I wish more than anything that I could be there right now. Funerals are important. Grandpa’s wake was an all-day affair; it was a party, a celebration of his life that helped to balance the bitterness of the actual burial.  A gust of wind blew the picture board right off its stand at Gram’s funeral. I only ever knew her as a snowbird, but she had lived in many places earlier in her life, including Germany, Japan, and I don’t even know how many states. Now, we knew, she was off on her next adventure. I won’t have those kinds of memories this time. I won’t have a rose from the funeral, to dry and keep on my desk.

Nor will I return to my room to find that my roommate and friends have covered my wall with notecards and my desk with colored pumpkins, as I did freshman year. The pumpkins are long gone, of course, but the notecards have gone on the wall of every dorm and apartment I have lived in since then, including this one. I am immensely glad to have them now. Thank you, Kristin, and Corry, for love that I can hang on my walls no matter where I go.

I never really contemplated this possibility, when I decided to leave the country for a year – that my grandmother might not be there when I got back. Given the number of doctors she’s had for the last few years, I probably should have. There’s a reason I don’t throw away her cards – haven’t for the last few years, in fact. But it never really occurred to me that our hug a few days before I left was the last I’d ever give her.

I don’t even fully remember where we were, either, whether we went back to Granny’s after dinner that night or just said goodbye in the parking lot. But if it’s the latter, it’s still a fitting place for a last goodbye. My last memory of my grandfather is at Riggio’s, too; he was hitting on the waitress, much to the amusement of everyone (including Granny).
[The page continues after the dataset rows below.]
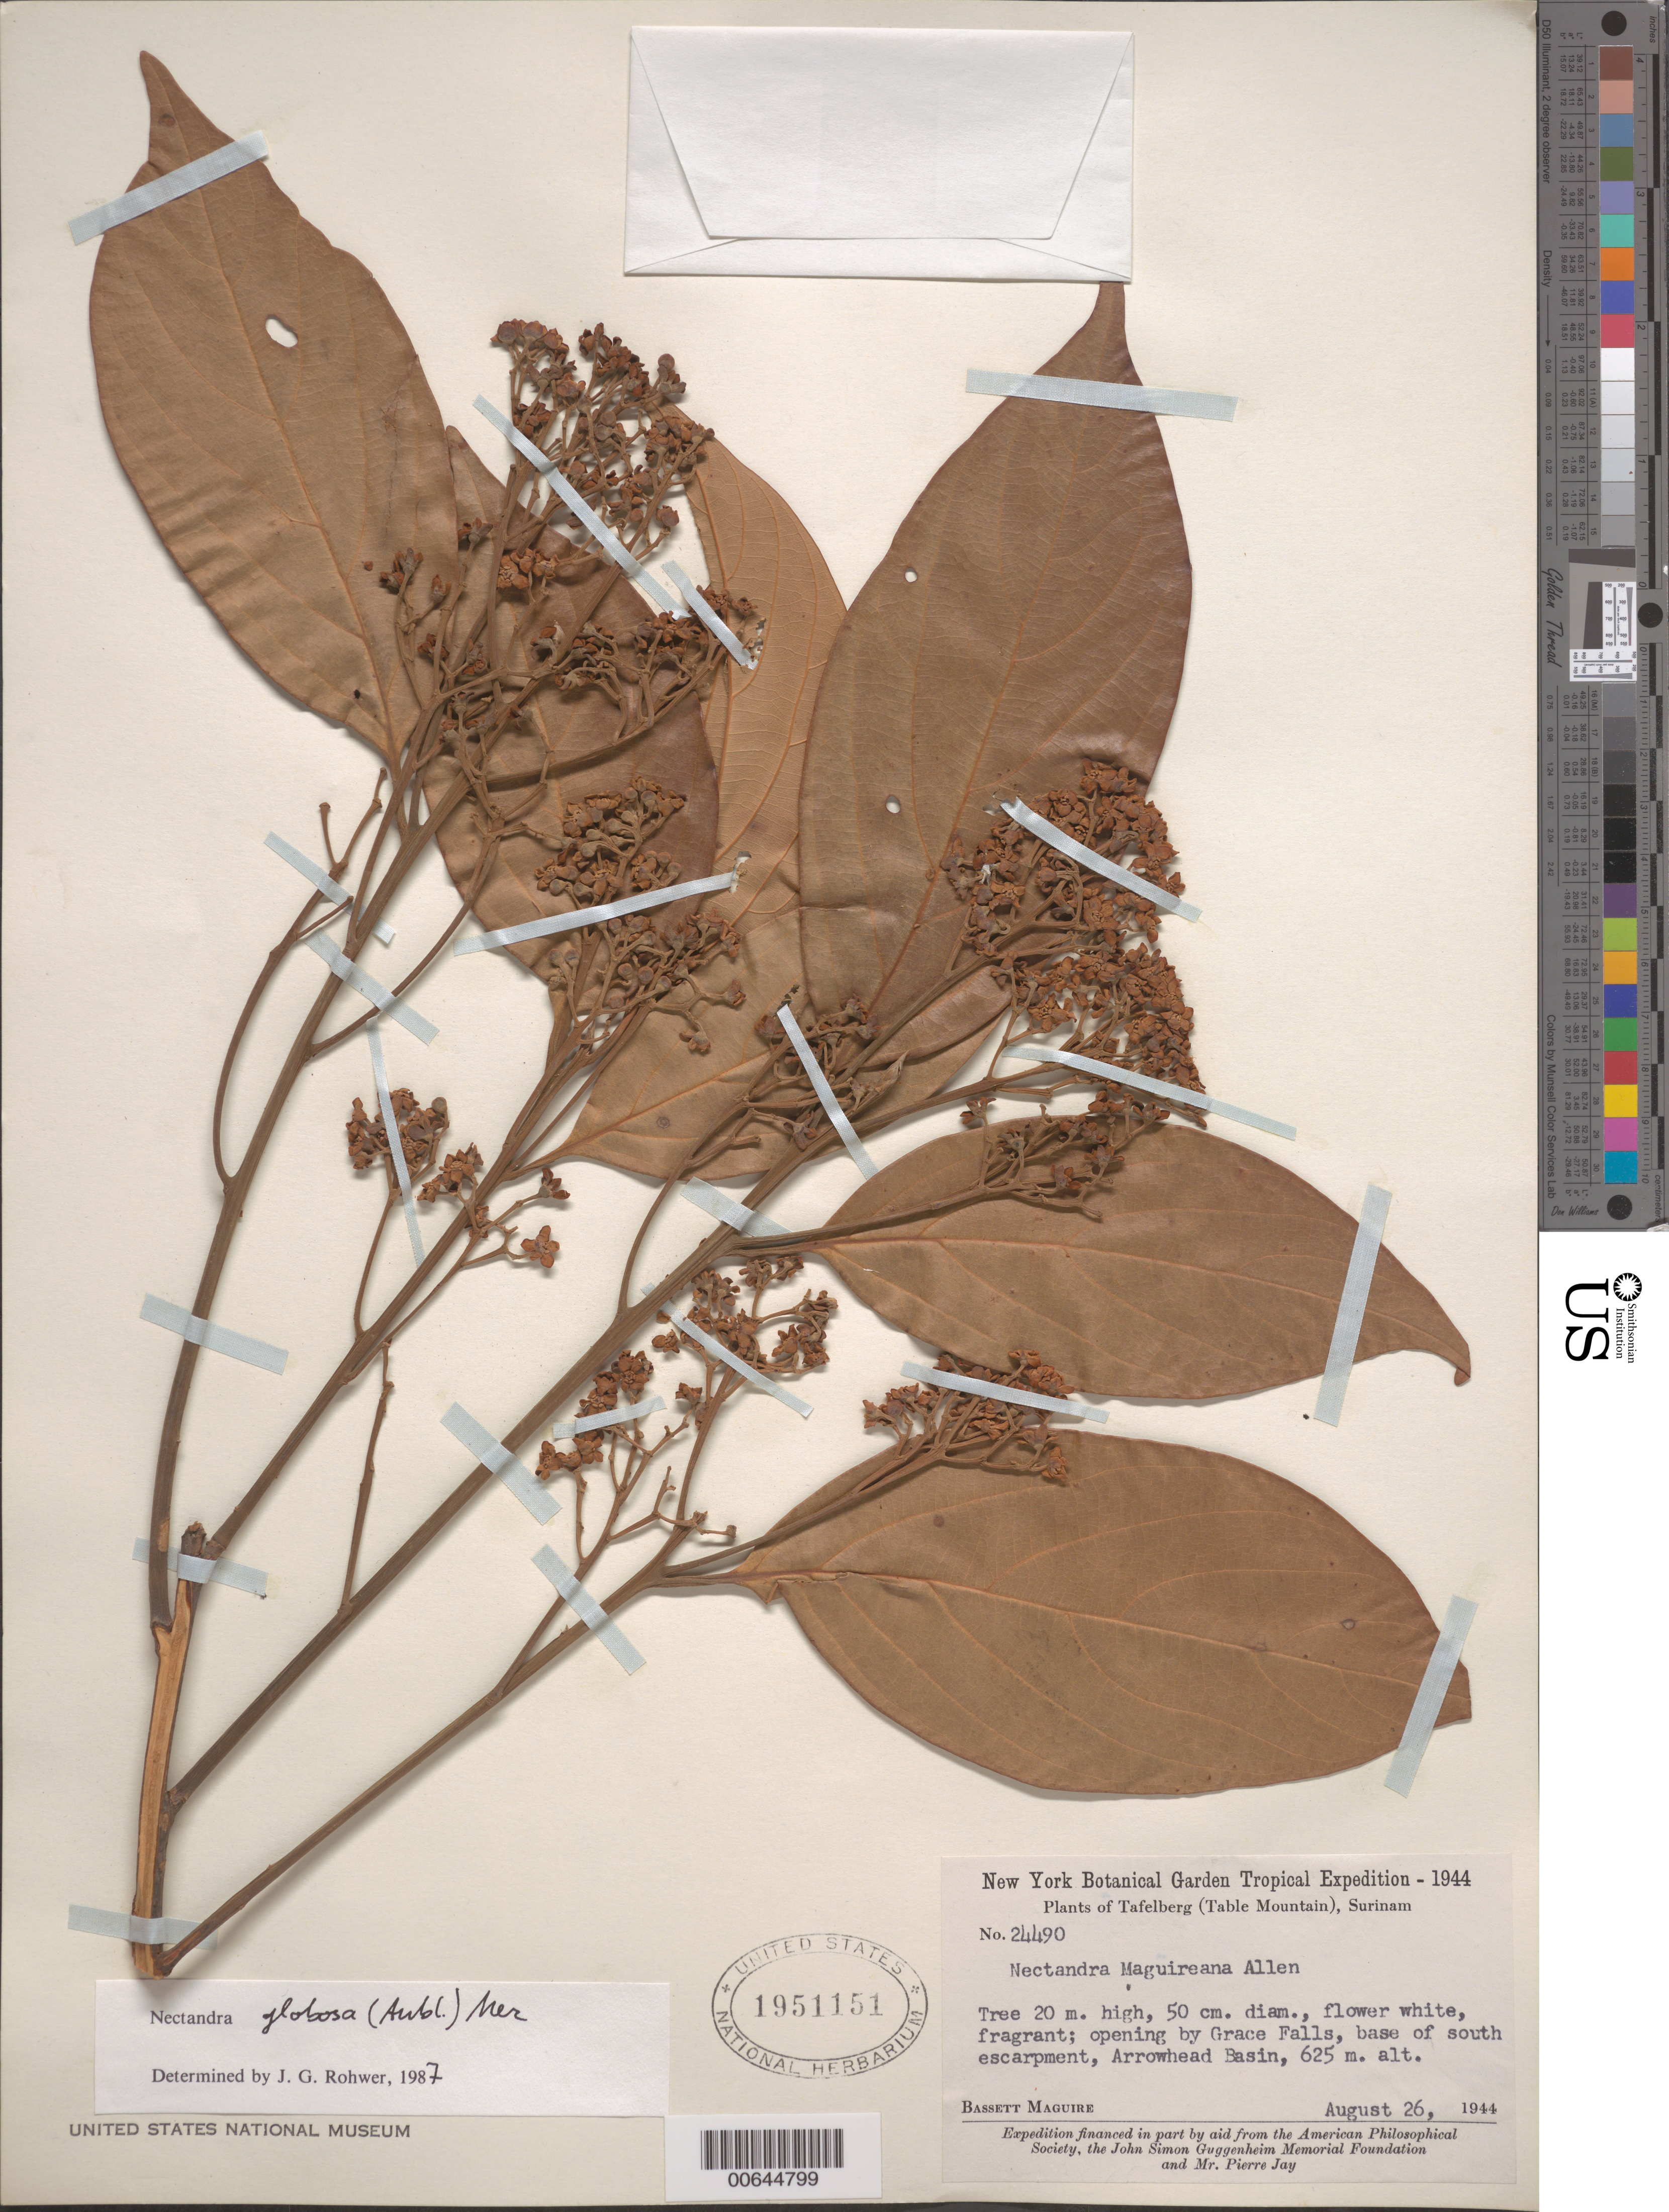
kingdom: Plantae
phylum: Tracheophyta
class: Magnoliopsida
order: Laurales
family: Lauraceae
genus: Nectandra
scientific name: Nectandra globosa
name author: (Aubl.) Mez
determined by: Rohwer, J. G.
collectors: B. Maguire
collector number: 24490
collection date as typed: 26-Aug-44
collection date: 1944-08-26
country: Suriname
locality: Tafelberg (Table Mountain), Arrowhead Basin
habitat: Opening by Grace Falls, base of South escarpment.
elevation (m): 625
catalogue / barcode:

After four years apart, they’ve been reunited.

During my junior year of college, I contemplated doing a writing project on my grandmother’s life. I had realized that I knew next to nothing about it. I don’t know any stories about her childhood, or even most of her adult life. The patitsa we’ve had at a couple of family gatherings and the accent my aunts and uncles adopt when imitating Granny’s mother are the only traces left of her Slovenian ancestry. In the end, I decided against that project, consolidating my work so that I could use the same book for projects in three different classes at once. I Put aside my questions about my grandmother’s life, figuring that I would ask them later.

But I never did, and I guess now I never will.